OBD-II (SAE J1979) is a regulatory emissions diagnostic standard accessible to any scan tool through the standard OBD port. UDS (ISO 14229) is the full engineering diagnostic protocol used by OEMs and suppliers for development, EOL testing, service, and OTA updates. OBD covers only emission-related parameters; UDS covers all ECU functions. From 2027, US vehicles must implement OBDonUDS (SAE J1979-2), which runs OBD emissions diagnostics on top of the UDS architecture. 

What transport layers does UDS support? 

UDS (ISO 14229) is transport-layer independent. It operates over CAN via ISO-TP (ISO 15765-2), over Automotive Ethernet via DoIP (ISO 13400), over LIN (ISO 17987), and over FlexRay (ISO 17458). In modern SDV platforms, DoIP over Automotive Ethernet is becoming the primary diagnostic transport due to its higher bandwidth, parallel ECU access, and native IP addressability for remote diagnostics. 

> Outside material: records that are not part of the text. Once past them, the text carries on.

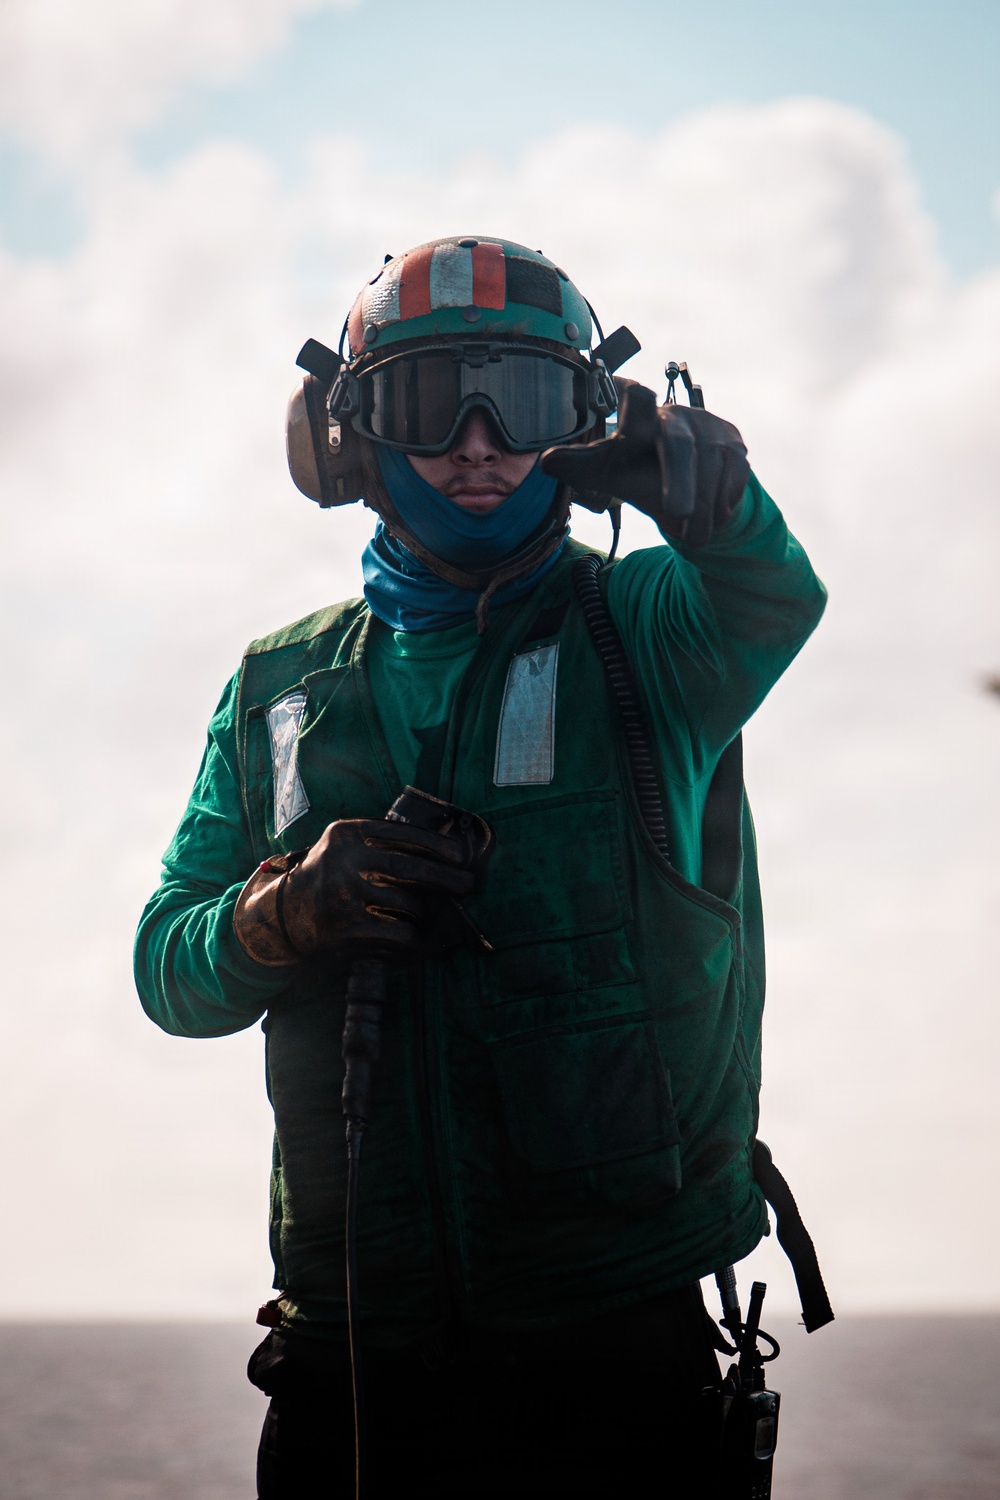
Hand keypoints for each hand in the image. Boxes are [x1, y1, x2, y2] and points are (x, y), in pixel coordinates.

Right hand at [234, 818, 475, 966]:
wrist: (286, 914)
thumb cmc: (329, 876)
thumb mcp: (345, 847)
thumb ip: (381, 842)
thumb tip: (442, 850)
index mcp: (347, 834)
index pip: (402, 834)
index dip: (437, 844)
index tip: (460, 854)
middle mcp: (344, 860)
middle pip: (410, 867)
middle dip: (446, 877)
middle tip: (468, 884)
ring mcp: (345, 894)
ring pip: (408, 903)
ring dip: (427, 912)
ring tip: (435, 915)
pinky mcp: (348, 927)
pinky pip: (399, 932)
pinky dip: (416, 937)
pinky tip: (420, 938)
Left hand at [540, 379, 749, 545]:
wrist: (693, 488)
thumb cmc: (643, 474)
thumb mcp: (610, 475)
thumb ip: (582, 468)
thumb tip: (546, 462)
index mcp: (643, 421)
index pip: (639, 404)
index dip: (637, 403)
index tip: (632, 393)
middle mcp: (678, 418)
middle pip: (679, 448)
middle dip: (680, 482)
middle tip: (677, 513)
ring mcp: (712, 431)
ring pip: (710, 472)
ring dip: (702, 512)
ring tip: (694, 536)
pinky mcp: (737, 448)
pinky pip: (732, 481)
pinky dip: (721, 507)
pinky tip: (711, 517)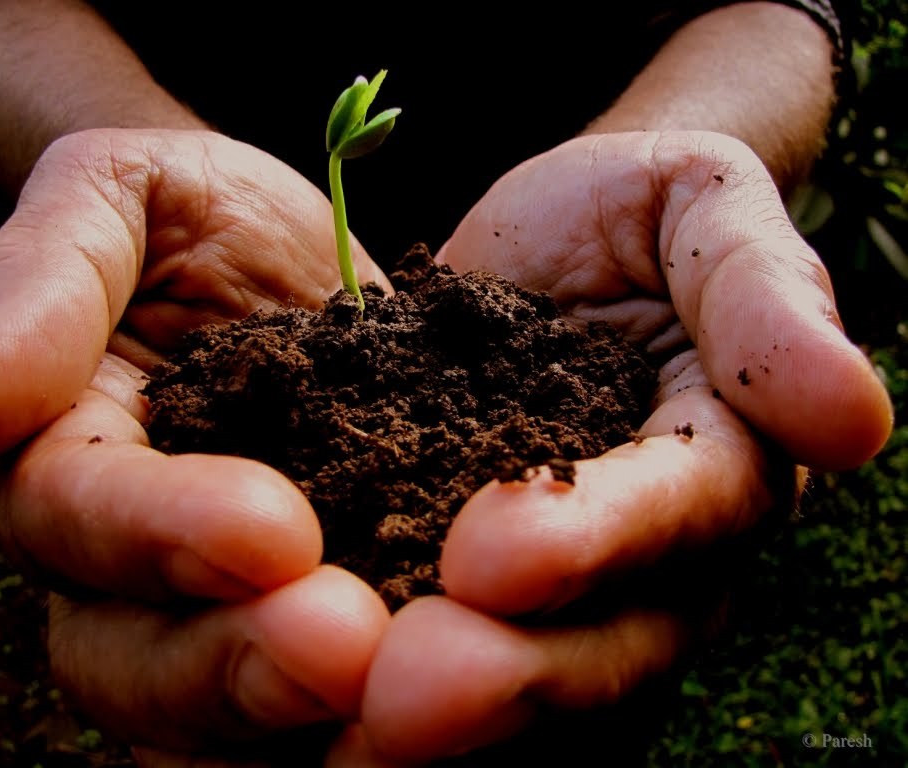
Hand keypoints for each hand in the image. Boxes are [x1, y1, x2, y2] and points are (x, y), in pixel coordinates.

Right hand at [0, 129, 391, 760]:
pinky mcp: (335, 587)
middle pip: (136, 658)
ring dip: (305, 715)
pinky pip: (333, 681)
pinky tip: (459, 682)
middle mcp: (129, 557)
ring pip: (225, 708)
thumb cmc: (182, 210)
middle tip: (346, 647)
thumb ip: (38, 287)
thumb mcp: (112, 198)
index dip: (160, 536)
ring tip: (405, 689)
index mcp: (63, 457)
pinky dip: (375, 706)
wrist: (281, 241)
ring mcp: (229, 595)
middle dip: (236, 666)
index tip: (270, 534)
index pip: (74, 519)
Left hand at [341, 131, 893, 763]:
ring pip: (514, 675)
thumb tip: (857, 417)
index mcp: (720, 466)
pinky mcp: (450, 568)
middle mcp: (647, 556)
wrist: (551, 241)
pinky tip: (291, 707)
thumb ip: (767, 302)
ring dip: (433, 724)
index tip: (495, 557)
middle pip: (601, 645)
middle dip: (508, 677)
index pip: (679, 522)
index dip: (596, 544)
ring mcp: (552, 583)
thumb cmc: (636, 215)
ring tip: (336, 733)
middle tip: (400, 695)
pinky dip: (366, 684)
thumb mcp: (705, 209)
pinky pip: (426, 643)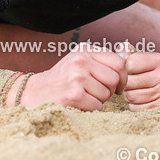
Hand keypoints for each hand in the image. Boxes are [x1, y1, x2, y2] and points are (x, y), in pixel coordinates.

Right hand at [11, 45, 126, 110]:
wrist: (33, 94)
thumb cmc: (61, 80)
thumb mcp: (78, 62)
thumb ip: (100, 61)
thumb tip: (127, 63)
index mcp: (84, 50)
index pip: (119, 62)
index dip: (123, 77)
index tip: (117, 85)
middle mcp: (80, 61)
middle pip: (115, 79)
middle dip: (110, 90)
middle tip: (95, 92)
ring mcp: (76, 78)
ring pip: (106, 94)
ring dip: (98, 100)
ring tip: (83, 97)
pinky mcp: (73, 96)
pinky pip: (97, 106)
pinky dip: (91, 109)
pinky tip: (78, 104)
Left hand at [119, 47, 159, 110]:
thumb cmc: (148, 69)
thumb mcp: (140, 56)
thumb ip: (127, 51)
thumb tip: (119, 53)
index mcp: (159, 60)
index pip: (131, 64)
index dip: (123, 68)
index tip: (125, 70)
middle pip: (130, 82)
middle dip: (124, 83)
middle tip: (126, 82)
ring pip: (131, 96)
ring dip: (127, 94)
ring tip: (131, 90)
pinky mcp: (159, 105)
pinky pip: (135, 108)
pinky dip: (132, 104)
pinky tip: (136, 98)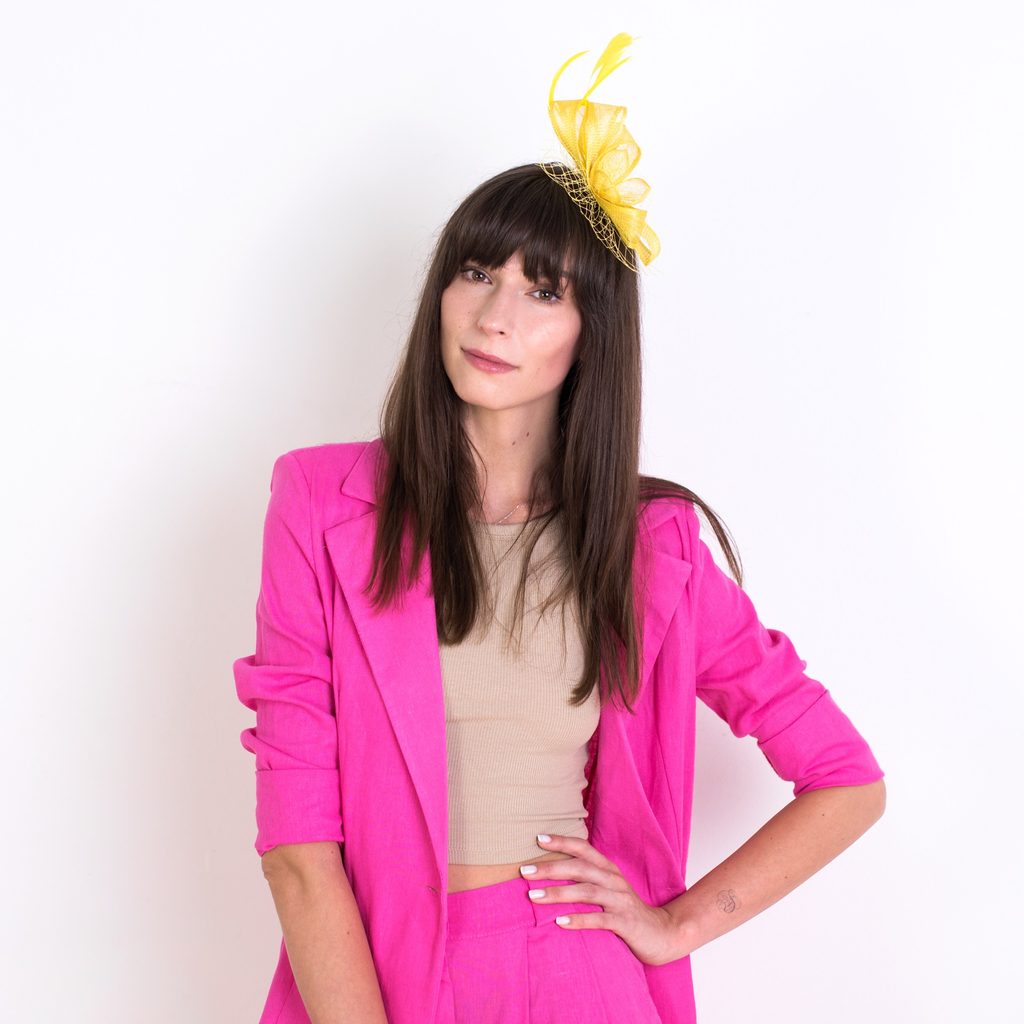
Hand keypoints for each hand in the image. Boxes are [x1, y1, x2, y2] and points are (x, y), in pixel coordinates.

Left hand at [521, 834, 683, 966]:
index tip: (537, 838)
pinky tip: (559, 922)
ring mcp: (620, 900)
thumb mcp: (607, 889)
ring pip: (586, 891)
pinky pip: (599, 919)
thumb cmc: (625, 910)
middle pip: (580, 868)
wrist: (662, 933)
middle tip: (524, 872)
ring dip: (558, 893)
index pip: (583, 849)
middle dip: (550, 868)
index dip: (562, 841)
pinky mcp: (625, 922)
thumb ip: (586, 879)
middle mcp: (613, 880)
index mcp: (608, 869)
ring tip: (533, 897)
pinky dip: (579, 919)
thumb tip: (550, 872)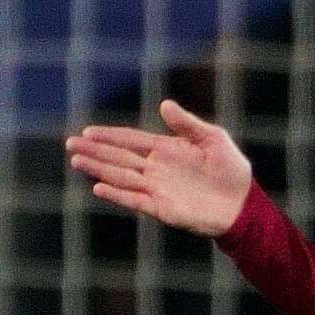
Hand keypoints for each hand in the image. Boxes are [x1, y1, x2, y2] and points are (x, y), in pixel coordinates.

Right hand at [66, 98, 254, 236]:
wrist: (243, 203)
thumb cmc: (231, 169)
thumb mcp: (213, 138)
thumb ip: (187, 124)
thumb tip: (164, 105)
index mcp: (166, 150)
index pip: (131, 140)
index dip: (110, 135)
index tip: (88, 131)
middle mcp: (156, 169)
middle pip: (119, 157)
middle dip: (95, 150)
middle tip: (70, 144)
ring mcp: (157, 189)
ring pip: (121, 177)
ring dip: (99, 169)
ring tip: (77, 161)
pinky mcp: (162, 209)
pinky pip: (134, 200)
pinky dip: (117, 194)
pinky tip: (98, 186)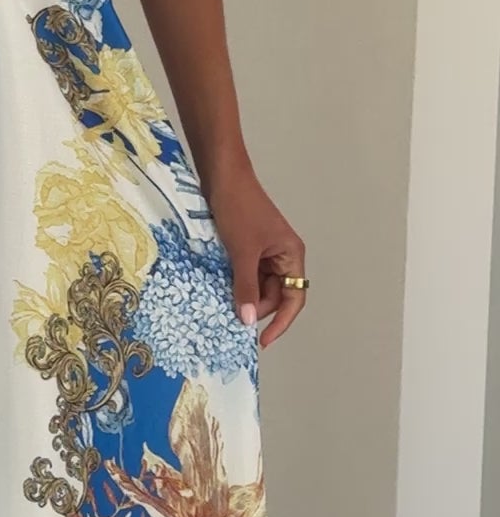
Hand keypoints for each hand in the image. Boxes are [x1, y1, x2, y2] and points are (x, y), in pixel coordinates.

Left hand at [207, 164, 307, 349]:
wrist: (222, 175)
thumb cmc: (238, 208)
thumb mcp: (242, 252)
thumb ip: (246, 287)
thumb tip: (248, 320)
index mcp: (291, 255)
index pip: (294, 298)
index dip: (281, 322)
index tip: (262, 340)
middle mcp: (282, 255)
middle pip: (275, 294)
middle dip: (257, 307)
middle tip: (234, 317)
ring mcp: (264, 250)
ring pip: (259, 284)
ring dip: (245, 295)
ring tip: (225, 303)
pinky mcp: (248, 245)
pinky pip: (246, 272)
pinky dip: (236, 282)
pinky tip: (221, 288)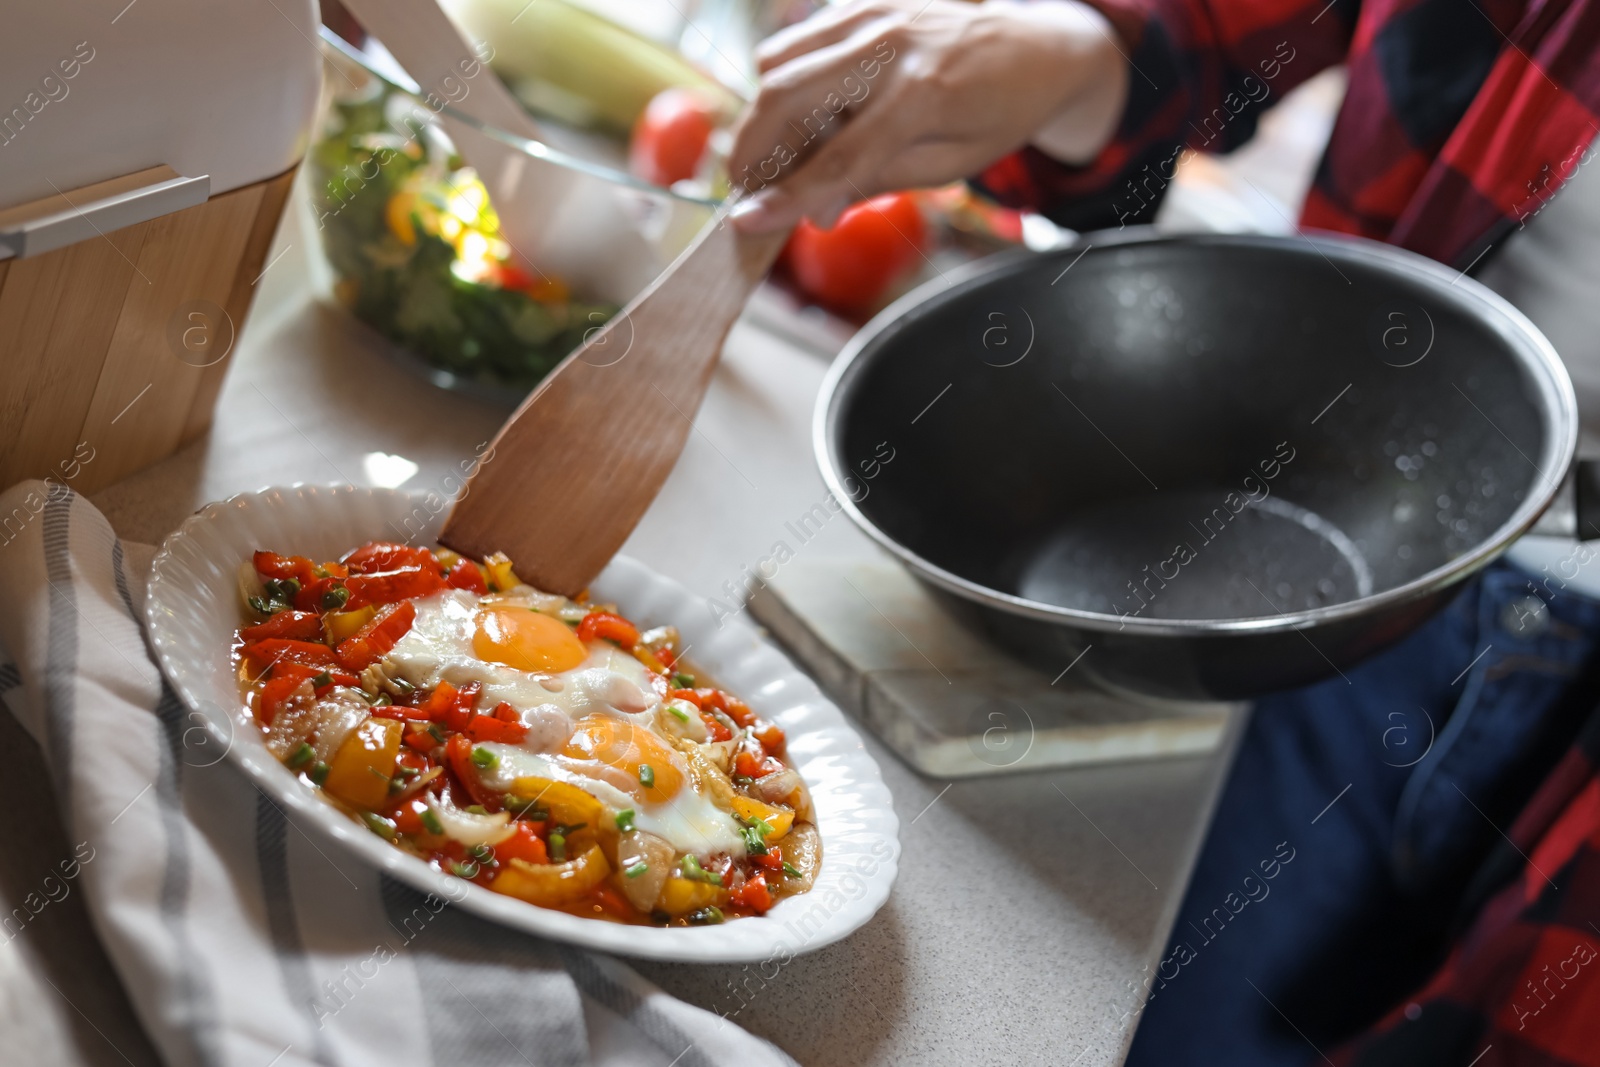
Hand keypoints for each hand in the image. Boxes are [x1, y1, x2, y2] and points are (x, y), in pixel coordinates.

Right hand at [726, 0, 1128, 232]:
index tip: (745, 223)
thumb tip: (815, 212)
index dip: (787, 196)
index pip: (838, 157)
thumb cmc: (996, 115)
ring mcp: (873, 14)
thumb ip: (878, 181)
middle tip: (744, 191)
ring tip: (777, 158)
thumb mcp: (948, 166)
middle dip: (752, 151)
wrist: (1036, 48)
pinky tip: (804, 116)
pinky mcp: (861, 1)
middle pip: (787, 97)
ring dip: (762, 119)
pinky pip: (796, 43)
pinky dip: (782, 84)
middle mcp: (892, 45)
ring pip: (779, 65)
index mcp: (925, 94)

What is a UDS Negative Response Code (NRC)? 

An NRC is a one-byte value returned by the ECU when it cannot process a UDS request. The negative response message format is 0x7F (negative response SID) + original request SID + NRC byte. Common NRCs include 0x22 (conditionsNotCorrect: ECU pre-conditions not met), 0x31 (requestOutOfRange: DID or parameter not supported in active session), 0x35 (invalidKey: wrong seed-key response), and 0x36 (exceededNumberOfAttempts: security lockout activated). See the NRC table above for the complete reference. 

What is the difference between UDS and SOVD? 

UDS (ISO 14229) is the established diagnostic protocol for AUTOSAR Classic ECUs, using binary service requests over CAN or DoIP. SOVD (Service-Oriented Vehicle Diagnostics) is the next-generation framework for AUTOSAR Adaptive platforms, using RESTful API calls over Ethernet for diagnostic access. SOVD enables cloud-native and remote diagnostic integration without requiring a UDS gateway. Both protocols will coexist during the SDV transition period as AUTOSAR Classic and Adaptive architectures run in parallel within the same vehicle.